EXERCISE 1 -
In the book sale account, where did the writer have to park at the Cobb County Library book sale?
EXERCISE 2 -
Reproduce the book sale account word for word, starting at "Anyway, the vampires" and ending at "and expensive now!".

I didn't count on the school buses! Honestly, school buses still driving around at 8:30...8:40...8:45...when on earth does school start? No wonder I see school buses driving around from 4:30 through 6 p.m.! It's not just after-school programs keeping the kids there late.

Anyway, the vampires took three vials of blood, then I crossed the road and had breakfast at Chik-Fil-A: multigrain oatmeal with about half a pack of the brown sugar cinnamon and the nuts on it, and the fruit cup, and milk (of course). Dawdled my way through breakfast reading on my Nook, so didn't get to the Cobb County Library book sale until after ten. It was already packed, and I had to park down near the pond where the trailer hookups are. Mud everywhere and my tires so encrusted with it that when I left I crunched and crackled my way down the road until all the pebbles fell off.

I found some goodies everywhere, so my cloth grocery bag was crammed full and I was hefting and resting, hefting and resting until I got to the counter's desk. The tally is here. I was quite happy at finding the Sydney Taylor; they are so rare and expensive now!

Okay, I know the sale attracts a lot of stay-at-home moms. And they can't leave their kids at home alone. I know they can't, and I'm glad they don't. But I wish they could find babysitters! I really, really hate strollers, especially the SUV-sized ones they make today. Not to mention the people that bring suitcases to put their books in!

From there I went to the Avenue at West Cobb and the Barnes & Noble, windows down and the sunroof open. I spent almost as much on magazines as I did on all those books. I got this month's "Atlanta," plus a special "Saturday Evening Post" about Norman Rockwell—today is exactly one year that we visited Rockwell's studio in Stockbridge!—and the October issue of the British "Country Living." Thought about having a bite to eat there, but decided not to.

Instead came home and had the rest of my onion and chive goat cheese with whole-grain crackers and some milk, and watched Rick Steves in the Cinqueterre. James got home early, but we didn't go out until dinnertime, to pick up some Chinese from Dragon 168 while we bagged some twofers at Publix. We now have enough Hallowe'en candy, and even some cards and wrapping paper. We ate supper at home while watching Murdoch Mysteries.

GIVEN DATA -

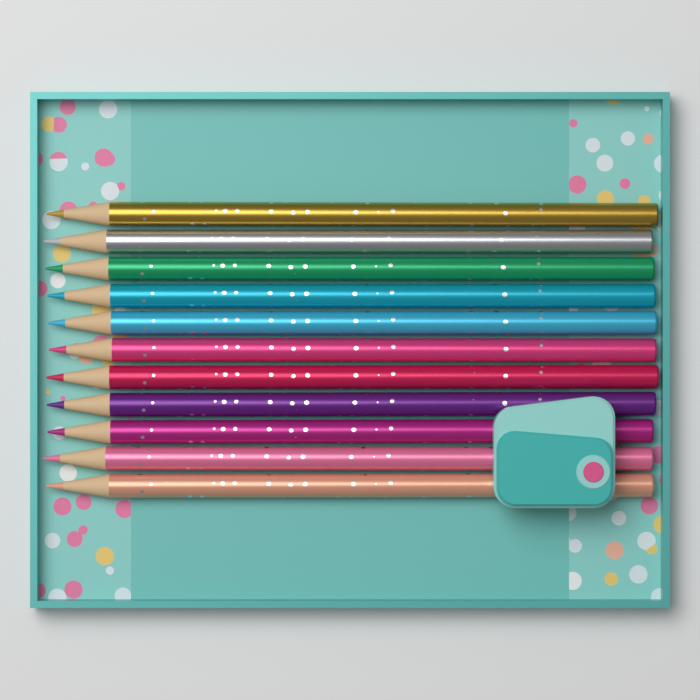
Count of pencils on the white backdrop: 11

EXERCISE OUTPUT 1 -
Down near the pond where the trailer hookups are.

EXERCISE OUTPUT 2 -
Anyway, the vampires took three vials of blood, then I crossed the road and had breakfast at Chik-Fil-A: multigrain oatmeal with about half a pack of the brown sugar cinnamon and the nuts on it, and the fruit cup, and milk (of course). Dawdled my way through breakfast reading on my Nook, so didn't get to the Cobb County Library book sale until after ten. It was already packed, and I had to park down near the pond where the trailer hookups are. Mud everywhere and my tires so encrusted with it that when I left I crunched and crackled my way down the road until all the pebbles fell off.

I found some goodies everywhere, so my cloth grocery bag was crammed full and I was hefting and resting, hefting and resting until I got to the counter's desk. The tally is here. I was quite happy at finding the Sydney Taylor; they are so rare and expensive now!